Of course, a visit to your favourite spa is certainly a treat and not an essential, but spa-going is a popular pastime in the city, and with new parlours opening and the level of competition increasing on an almost weekly basis, it’s surprising, if nothing else, that prices appear to be steadily creeping up.
Group-buying websites have done little to encourage prices back down – many spas and salons are reluctant to take part in order to maintain the value of their brand. And for some, discounts are simply not an option, when margins are already so low.
‘I keep telling people, spas won’t make you rich – there’s not a lot of money it,’ laughs Salina Handa, founder and managing director of SensAsia Urban Spas. Despite the fact she estimates the company’s costs have risen by 25 percent in the past two years, the spa group has only raised prices by about six percent. ‘Dubai is becoming more expensive, and in the past two years our costs have escalated tremendously. It’s mainly unexpected costs and things we can’t control – our rents have gone up, the cost of visas for staff, flights IDs registration and the like have gone up about 200 percent… We’ve spent so much money on bringing staff in,’ she explains. ‘But we don’t know how to pass that on to the consumer. It’s so unfair to do that, so we’re trying to cut costs elsewhere, hence fewer discounts.’
Battling against rising costs, it’s a continuing effort to keep prices for customers stagnant, and things aren’t boding well for 2013. ‘We’ve changed suppliers, but it’s really hard, and I think next year it is inevitable that our prices will go up another four percent. We’ve just been given two weeks’ notice by one of our product suppliers for our facials that their prices are going up six percent, and we will have to go up the exact amount.’
Dr Shylaja Ravikumar of Softouch Spa in Kempinski Mall of the Emirates agrees, noting that the rising cost of products and employing staff has affected pricing at the spa. Though its charges have remained the same since 2008, she expects that during the review next June, some prices will increase. It’s worth noting that many spas in hotels will be at a slight advantage, insulated from possible issues such as rising rent and the sudden implementation of district cooling fees by the fact they are a small part of a much larger business. That said, their budgets for products, marketing and employment, among other things, are likely to be handled as separate entities, so their resources are by no means unlimited.

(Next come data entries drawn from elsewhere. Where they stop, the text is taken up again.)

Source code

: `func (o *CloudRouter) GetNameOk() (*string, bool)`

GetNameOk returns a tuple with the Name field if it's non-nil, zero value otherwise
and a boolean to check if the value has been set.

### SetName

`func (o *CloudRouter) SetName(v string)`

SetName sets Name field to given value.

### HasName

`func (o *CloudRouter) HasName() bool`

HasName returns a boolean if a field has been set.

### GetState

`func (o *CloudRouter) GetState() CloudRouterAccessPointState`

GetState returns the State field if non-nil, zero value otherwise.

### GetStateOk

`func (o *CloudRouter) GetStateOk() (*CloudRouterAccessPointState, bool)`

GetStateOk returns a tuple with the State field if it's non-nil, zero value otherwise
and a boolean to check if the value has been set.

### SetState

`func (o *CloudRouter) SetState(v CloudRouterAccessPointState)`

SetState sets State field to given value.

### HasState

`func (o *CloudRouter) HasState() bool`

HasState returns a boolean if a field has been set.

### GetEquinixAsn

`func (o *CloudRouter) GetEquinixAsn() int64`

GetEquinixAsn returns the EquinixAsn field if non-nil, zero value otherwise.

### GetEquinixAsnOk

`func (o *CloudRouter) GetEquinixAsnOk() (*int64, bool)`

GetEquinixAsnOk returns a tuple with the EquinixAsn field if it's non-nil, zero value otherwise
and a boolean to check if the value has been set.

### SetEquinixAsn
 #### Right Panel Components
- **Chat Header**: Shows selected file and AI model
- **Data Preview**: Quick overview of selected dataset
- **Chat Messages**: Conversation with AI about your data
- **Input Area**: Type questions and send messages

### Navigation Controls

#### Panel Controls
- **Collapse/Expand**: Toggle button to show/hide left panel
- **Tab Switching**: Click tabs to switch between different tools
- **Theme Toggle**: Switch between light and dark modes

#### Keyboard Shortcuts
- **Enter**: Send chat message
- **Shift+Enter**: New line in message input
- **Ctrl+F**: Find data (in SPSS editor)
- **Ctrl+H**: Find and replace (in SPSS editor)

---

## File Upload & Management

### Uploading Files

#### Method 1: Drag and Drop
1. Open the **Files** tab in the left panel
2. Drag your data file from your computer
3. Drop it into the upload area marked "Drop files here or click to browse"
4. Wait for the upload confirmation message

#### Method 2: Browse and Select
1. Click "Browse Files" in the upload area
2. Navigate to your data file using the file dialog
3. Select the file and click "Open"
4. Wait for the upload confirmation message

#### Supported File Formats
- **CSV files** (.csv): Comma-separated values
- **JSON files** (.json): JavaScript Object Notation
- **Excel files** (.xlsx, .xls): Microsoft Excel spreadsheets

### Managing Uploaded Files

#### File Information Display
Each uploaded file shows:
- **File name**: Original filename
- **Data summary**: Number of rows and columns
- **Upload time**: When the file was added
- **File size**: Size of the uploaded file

Sanga RamaKrishnan, of the independent Thai Privilege Spa, expresses another expectation for the next 12 months. She notes that not only has the beauty industry expanded, but it has also matured, and she now expects the gap between high-end spas and salons and budget establishments to widen, establishing independent markets for different types of consumers.
As a rule across all spas, Salina explains that facials are one of the most expensive services to provide, especially if you’re using branded products. One of SensAsia’s facials in particular uses a staggering 22 different products, which gets things off to a pricey start – then you need to factor in the cost of labour and laundry. Before you know it, your costs are scarily close to the price you’re charging, and your profit margins are minimal.
Some of the least expensive services to provide are foot massages, or anything that uses just an essential oil and doesn’t require the customer to remove much clothing (thus decreasing laundry costs). This is usually an area where the spa is able to offer a more affordable price as a result.
In all, it seems as though we can expect spa prices to keep increasing over the course of the next year. It may be just as gradual, but now will be a good time to address your spa routine and decide whether it’s time to find a more affordable version.
Balinese massage The price of a massage typically hinges on the price of the oils used. Balinese massages often use more inexpensive eastern essential oils, and if you request 60 minutes instead of 90, you can save a bit more cash.
Foot and hand massage Anything that uses just an essential oil and doesn’t incur too many laundry costs for the spa will automatically allow them to offer better value.
Manicures Not much labour, a short turnaround time and low product costs make this a relatively cheap service to provide.